With regard to Megabanks, under the administration’s proposal, companies such as Citi, Goldman Sachs and others in a broad top tier engaged in complex transactions would face stricter scrutiny and have to hold more assets and more cash as cushions against a downturn.
They also would have to anticipate their own demise, drafting detailed descriptions of how they could be dismantled quickly without causing damaging repercussions. Think of it as planning their own funerals — and burials.
Obama’s plan, in short, aims to make it far less appealing to be so big. That was the middle ground the administration sought, a step short of an outright ban on systemically risky companies.
“Without banning them we’re providing some pretty heavy penalties for entering” the top group of institutions that could pose a risk to the entire financial system, said Diana Farrell, deputy director of the White House’s National Economic Council.

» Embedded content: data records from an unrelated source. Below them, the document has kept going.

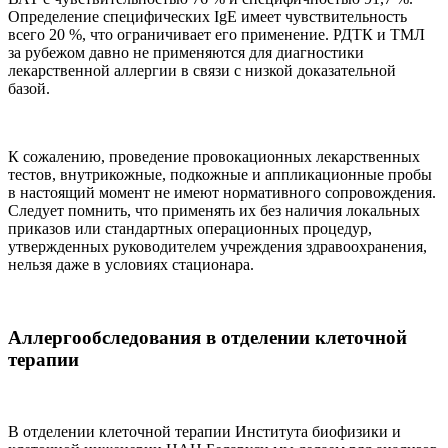
Определение специфических IgE имеет чувствительность
всего 20 %, что ограничивает его применение. РДТК и ТМЛ
за рубежом давно не применяются для диагностики
лекарственной аллергии в связи с низкой доказательной
базой.
К сожалению, проведение провокационных лекарственных
тестов, внутрикожные, подкожные и аппликационные пробы
в настоящий момент не имеют нормативного сопровождения.
Следует помнить, что применять их без наличия локальных
приказов или стандартных операционных процедур,
утвержденных руководителем учреждения здравоохранения,
нельзя даже в условиях стационара.
Аллергообследования в отделении клеточной
терапии
В отделении клеточной терапии Института биофизики и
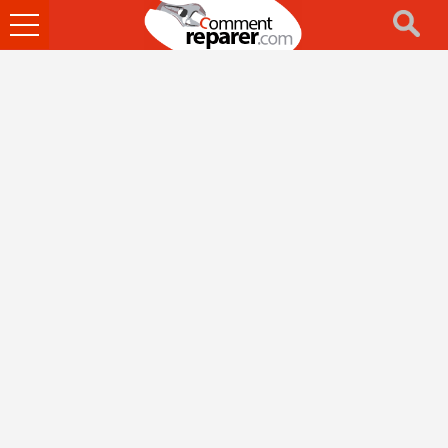
Ouvrir
le
menu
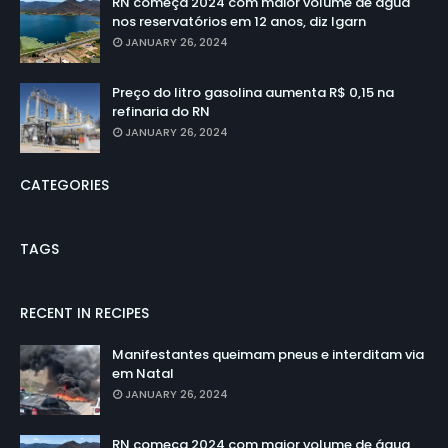
RN começa 2024 com maior volume de água
nos reservatórios em 12 anos, diz Igarn
JANUARY 26, 2024
Preço do litro gasolina aumenta R$ 0,15 na
refinaria do RN
JANUARY 26, 2024
CATEGORIES
TAGS
RECENT IN RECIPES
Manifestantes queimam pneus e interditam via
em Natal
JANUARY 26, 2024
RN começa 2024 com maior volume de água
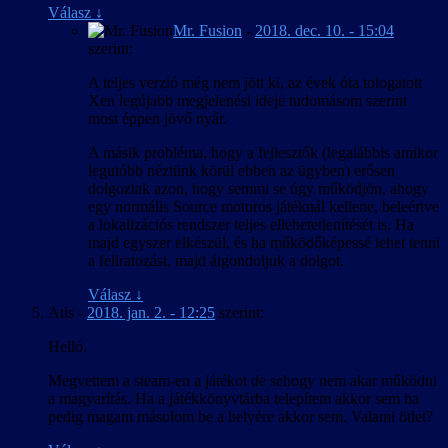
Válasz
↓
Mr. Fusion
-
2018. dec. 10. - 15:04
szerint:
A teljes verzió még nem jött ki, az évek óta tologatott
Xen legújabb megjelenési ideje tudomásom szerint
most éppen jövő nyár.
A másik probléma, hogy a fejlesztők (legalábbis amikor
legutóbb néztünk körül ebben az ügyben) erősen
dolgoztak azon, hogy semmi se úgy működjön, ahogy
egy normális Source motoros játéknál kellene, beleértve
a lokalizációs rendszer teljes ellehetetlenítését is. Ha
majd egyszer elkészül, és ha működőképessé lehet tenni
a feliratozást, majd átgondoljuk a dolgot.
Válasz
↓
Atis
-
2018. jan. 2. - 12:25
szerint:
Helló.
Megvettem a steam-en a játékot de sehogy nem akar működni
a magyarítás. Ha a játékkönyvtárba telepítem akkor sem ha
pedig magam másolom be a helyére akkor sem. Valami ötlet?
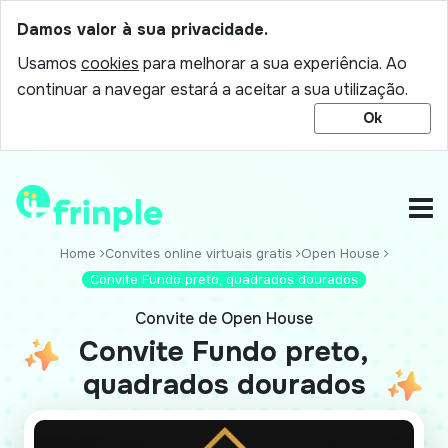
Damos valor à sua privacidade.
Usamos
cookies
para melhorar a sua experiência. Ao
continuar a navegar estará a aceitar a sua utilização.
Ok
Home
Convites online virtuais gratis
Open House
Convite Fundo preto, quadrados dourados
Convite de Open House
Convite Fundo preto,
quadrados dourados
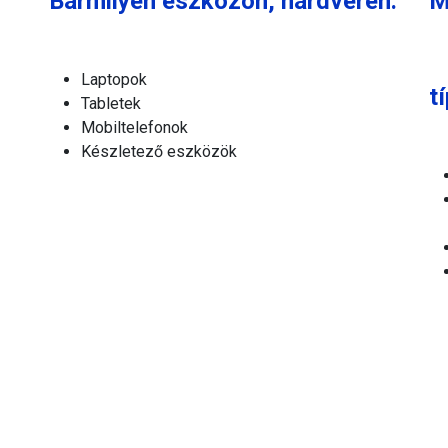
Bármilyen eszközön, hardveren:
M
Laptopok
t
Tabletek
Mobiltelefonok
Készletező eszközök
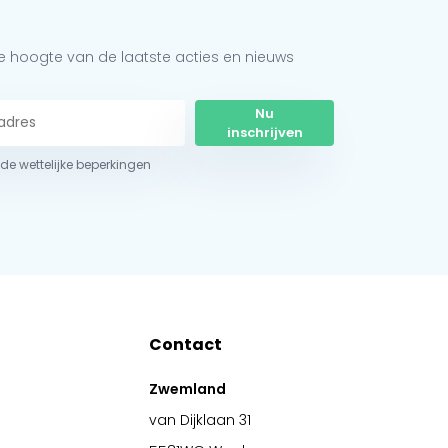
 de hoogte van de laatste acties en nieuws
Nu
inschrijven
r de wettelijke beperkingen
Contact
Zwemland
van Dijklaan 31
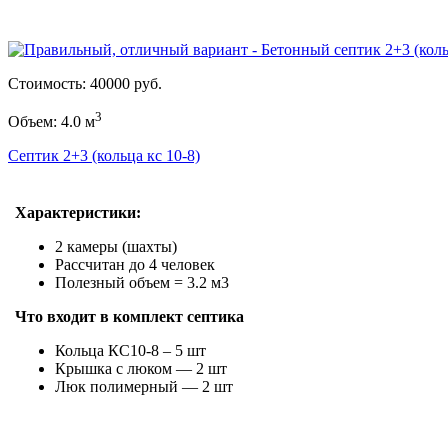
Стоимость: 40000 руб.
3
Объем: 4.0 м
Септик 2+3 (кольца кс 10-8)
Характеристики:
2 камеры (шахты)
Рассчитан до 4 человек
Полезный объем = 3.2 м3
Что входит в комплект септика
Кольца КС10-8 – 5 шт
Крышка с люком — 2 шт
Люк полимерный — 2 шт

“The regulator might say to a large institution, ‘Make sure there is very good reason to allow yourself to get that big, or that interconnected, or that complex because the penalties will wipe out any advantages, such as lower cost of capital, you might have.'”

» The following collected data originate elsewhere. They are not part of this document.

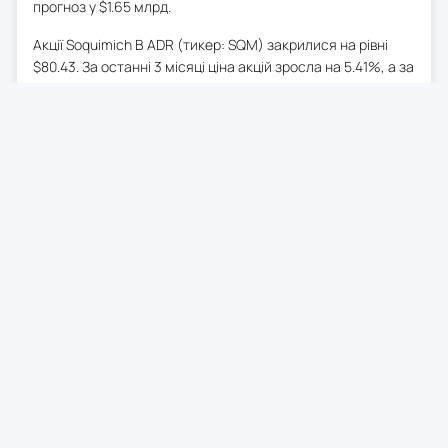
прогноз у $1.65 млрд.
Акції Soquimich B ADR (тикер: SQM) закрилися на рівні
$80.43. За останні 3 місяці ціна акцій зросла на 5.41%, а за
останні 12 місяців — на 156.72%. За останні 90 днів було
зроблено 4 позитивні та 0 негативних переглядів оцінок
EPS.
0
27 трав. 2026
05:29
Інфляція в Австралії
сповільнилась у квітні
Споживчі ціни в Австралії зросли на 0.4% у квітні, а річний
темп сповільнився до 4.2% з 4.6%, завдяки знижці на
пальне. Водночас, базовий рівень інфляції зріс, що може
свідчити про необхідність подальшого підвищення
процентних ставок.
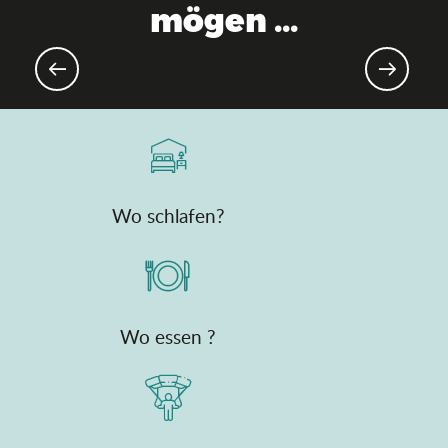
mögen ...
Aktuelle Agenda
Wo schlafen?
Wo essen ?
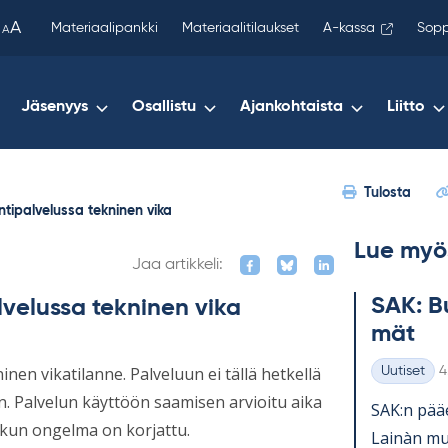
been
A
Materiaalipankki
Materiaalitilaukset
A-kassa
Sopp
A
copied
to
your
Jäsenyys
Osallistu
Ajankohtaista
Liitto
clipboard.)
Tulosta
ntipalvelussa tekninen vika
Lue myö
Jaa artikkeli:
SAK: Bu
lvelussa tekninen vika
mät
K
en vikatilanne. Palveluun ei tällä hetkellä
Uutiset
4
Kategoriat
n. Palvelun käyttöön saamisen arvioitu aika
SAK:n pää­e
 kun ongelma on korjattu.
Lainàn mu­k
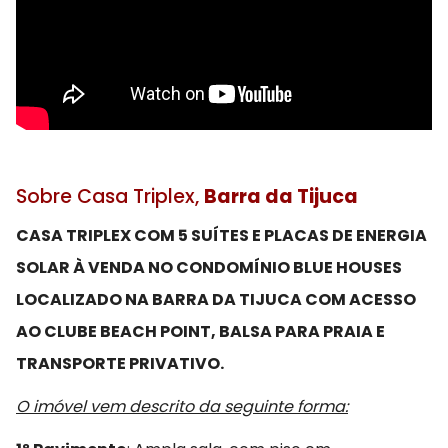
Sobre Casa Triplex,
Barra da Tijuca
CASA TRIPLEX COM 5 SUÍTES E PLACAS DE ENERGIA
SOLAR À VENDA NO CONDOMÍNIO BLUE HOUSES
LOCALIZADO NA BARRA DA TIJUCA COM ACESSO
AO CLUBE BEACH POINT, BALSA PARA PRAIA E
TRANSPORTE PRIVATIVO.
O imóvel vem descrito da seguinte forma:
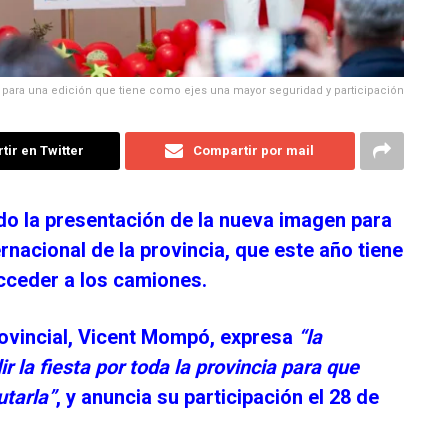
para una edición que tiene como ejes una mayor seguridad y participación
ir en Twitter
Compartir por mail
do la presentación de la nueva imagen para
ernacional de la provincia, que este año tiene
cceder a los camiones.
rovincial, Vicent Mompó, expresa
“la
r la fiesta por toda la provincia para que
utarla”
, y anuncia su participación el 28 de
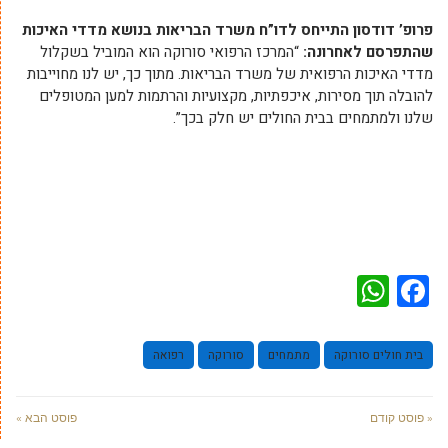
פרופ’ דודסון התייחס לדו”ח משרד הבריאות בנושא מדדי האיכות
שהתפרסם לאחרונה:
“המרכז הרפואי סורוקה הוא המוביל בשקלול
מדדי האיכות הרפואית של משרד הבריאות. מתוך כך, יש לנו מחוייבות
להובלה תוך מסירות, איכפתיות, מקצועיות והרתמות למען המטופלים
שלנו ולמתמחים בבית החולים יש חלק בכך”.
WhatsApp
Facebook
בית חולים סורוקה
מתמחים
סורוקה
רפואה
« פוסט קודם
פוסט הבא »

Some companies, such as Citi and Goldman Sachs, might bite the bullet and take on the added burden; in global capital markets some firms need to be large.
Others might choose to reduce their financial footprint.
“It’s a very sophisticated and very effective way to force institutions to deconsolidate,” said Karen Shaw Petrou, managing partner at Federal Financial Analytics, a consulting firm that advises financial institutions.